Stocks rebound on agreement on stimulus bill

By Tim Paradis

Associated Press

NEW YORK — Investors are placing bets on an improvement in the economy after key lawmakers announced an agreement Wednesday afternoon on a $789 billion economic stimulus plan.

Stocks turned higher on the announcement after drifting lower in early afternoon trading. The moves come a day after a steep selloff on disappointment over the government’s plans for reshaping its financial rescue fund.

But word of the agreement on the stimulus measure cheered investors. It was not immediately clear when final votes in the two houses would occur.


The measure includes provisions for unemployment benefits, food stamps, health coverage and more. It also includes billions for states facing yawning budget gaps.

Investors are eager for any signals that the economy could begin to recover. Proponents hope the bill’s mix of spending and tax cuts will promote consumer spending, which accounts for more than two-thirds of U.S. economic activity. Spending has stalled since the mid-September bankruptcy of Lehman Brothers Holdings Inc. froze credit markets and deepened the recession.

Washington was once again the driving factor behind the market’s moves on Wednesday. A day earlier investors showed frustration with what they saw as a lack of details from Treasury Secretary Timothy Geithner on how the government plans to direct more than $1 trillion in public and private aid to support the ailing financial system. Major stock market indexes tumbled more than 4 percent.

And chief executives of the nation’s top banks appeared before a House committee Wednesday to answer questions about how they have put to use more than $160 billion in taxpayer money to date.

Anthony Conroy, managing director and head trader for BNY ConvergEx Group, said investors are simply trying to keep ahead of the rush of news about the banking system and the economy.

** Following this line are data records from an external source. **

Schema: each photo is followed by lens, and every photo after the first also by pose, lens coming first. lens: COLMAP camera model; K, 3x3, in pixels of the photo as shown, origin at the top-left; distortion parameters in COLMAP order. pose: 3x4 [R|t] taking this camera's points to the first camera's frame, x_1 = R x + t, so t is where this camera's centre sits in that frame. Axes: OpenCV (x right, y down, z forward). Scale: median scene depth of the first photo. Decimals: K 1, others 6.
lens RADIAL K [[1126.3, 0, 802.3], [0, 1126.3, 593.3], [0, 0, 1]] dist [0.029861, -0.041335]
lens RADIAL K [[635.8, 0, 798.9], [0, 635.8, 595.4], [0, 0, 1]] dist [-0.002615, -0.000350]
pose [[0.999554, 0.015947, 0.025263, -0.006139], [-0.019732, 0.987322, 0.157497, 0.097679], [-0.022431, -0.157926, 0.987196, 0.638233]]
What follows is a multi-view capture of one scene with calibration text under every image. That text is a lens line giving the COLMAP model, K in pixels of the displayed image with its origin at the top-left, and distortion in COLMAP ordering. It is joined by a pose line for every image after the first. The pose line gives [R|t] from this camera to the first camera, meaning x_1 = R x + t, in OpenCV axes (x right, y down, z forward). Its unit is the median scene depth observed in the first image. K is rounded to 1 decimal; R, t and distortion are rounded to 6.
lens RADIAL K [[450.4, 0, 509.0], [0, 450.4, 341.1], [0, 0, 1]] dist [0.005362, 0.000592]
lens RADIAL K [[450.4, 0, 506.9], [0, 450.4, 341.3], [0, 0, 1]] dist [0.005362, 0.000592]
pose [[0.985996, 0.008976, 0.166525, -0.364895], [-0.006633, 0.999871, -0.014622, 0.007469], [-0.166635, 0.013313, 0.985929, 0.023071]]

"I think everybody is trying to get through all this news. Without healthy financials it’s very hard to have a healthy economy," he said. "Everybody has to digest all the tidbits of information that are coming out."

In late afternoon trading, the Dow Jones industrial average rose 33.93, or 0.43 percent, to 7,922.81.

Broader stock indicators also turned higher. The Standard & Poor’s 500 index rose 3.78, or 0.46 percent, to 830.94, and the Nasdaq composite index rose 1.90, or 0.12 percent, to 1,526.63.


The Russell 2000 index of smaller companies rose 0.62, or 0.14 percent, to 446.39.

Advancing issues outnumbered decliners by about 3 to 2 on the New York Stock Exchange, where volume came to a light 1.03 billion shares.

Bond prices were mixed. The yield on the benchmark 10-year Treasury note, which moves opposite its price, fell to 2.75 percent from 2.82 percent late Tuesday. The yield on the three-month T-bill, considered one of the safest investments, rose to 0.31 percent from 0.30 percent late Tuesday.